WHAT YOU HAVE TO DO: Below are lines of data, and only some are wanted. Please repeat exactly those from the line that has "line: (377, 170)" through the line that has "part: (312, 470) -> (343, 466), size x1.43".

RECORDS FOR PROCESSING:
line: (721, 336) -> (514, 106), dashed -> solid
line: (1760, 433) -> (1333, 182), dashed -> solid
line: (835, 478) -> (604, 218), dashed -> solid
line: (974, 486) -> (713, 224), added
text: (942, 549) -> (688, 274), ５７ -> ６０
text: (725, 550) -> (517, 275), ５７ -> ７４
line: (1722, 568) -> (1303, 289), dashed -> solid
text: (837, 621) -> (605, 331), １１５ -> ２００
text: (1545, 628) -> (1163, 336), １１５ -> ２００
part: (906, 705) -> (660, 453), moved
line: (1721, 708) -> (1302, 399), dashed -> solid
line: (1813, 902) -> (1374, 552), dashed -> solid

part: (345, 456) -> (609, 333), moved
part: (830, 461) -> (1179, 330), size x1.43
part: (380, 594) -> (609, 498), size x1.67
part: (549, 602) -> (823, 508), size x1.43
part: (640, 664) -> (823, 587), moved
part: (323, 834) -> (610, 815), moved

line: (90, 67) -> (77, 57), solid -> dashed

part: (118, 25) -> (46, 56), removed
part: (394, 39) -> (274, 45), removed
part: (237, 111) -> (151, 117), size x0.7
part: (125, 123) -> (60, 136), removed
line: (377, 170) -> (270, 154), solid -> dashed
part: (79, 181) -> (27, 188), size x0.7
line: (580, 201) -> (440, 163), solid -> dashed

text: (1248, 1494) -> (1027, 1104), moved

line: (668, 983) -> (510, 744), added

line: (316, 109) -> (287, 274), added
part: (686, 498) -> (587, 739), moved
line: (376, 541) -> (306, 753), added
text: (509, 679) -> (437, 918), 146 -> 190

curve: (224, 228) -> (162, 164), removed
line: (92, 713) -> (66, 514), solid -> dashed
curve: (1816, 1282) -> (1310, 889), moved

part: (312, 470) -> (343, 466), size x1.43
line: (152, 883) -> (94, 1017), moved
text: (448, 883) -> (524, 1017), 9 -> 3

RESULT BELOW:
line: (377, 170) -> (270, 154), solid -> dashed
part: (79, 181) -> (27, 188), size x0.7
line: (580, 201) -> (440, 163), solid -> dashed

text: (1248, 1494) -> (1027, 1104), moved

line: (668, 983) -> (510, 744), added

line: (316, 109) -> (287, 274), added
part: (686, 498) -> (587, 739), moved
line: (376, 541) -> (306, 753), added
text: (509, 679) -> (437, 918), 146 -> 190

curve: (224, 228) -> (162, 164), removed
line: (92, 713) -> (66, 514), solid -> dashed
curve: (1816, 1282) -> (1310, 889), moved

part: (312, 470) -> (343, 466), size x1.43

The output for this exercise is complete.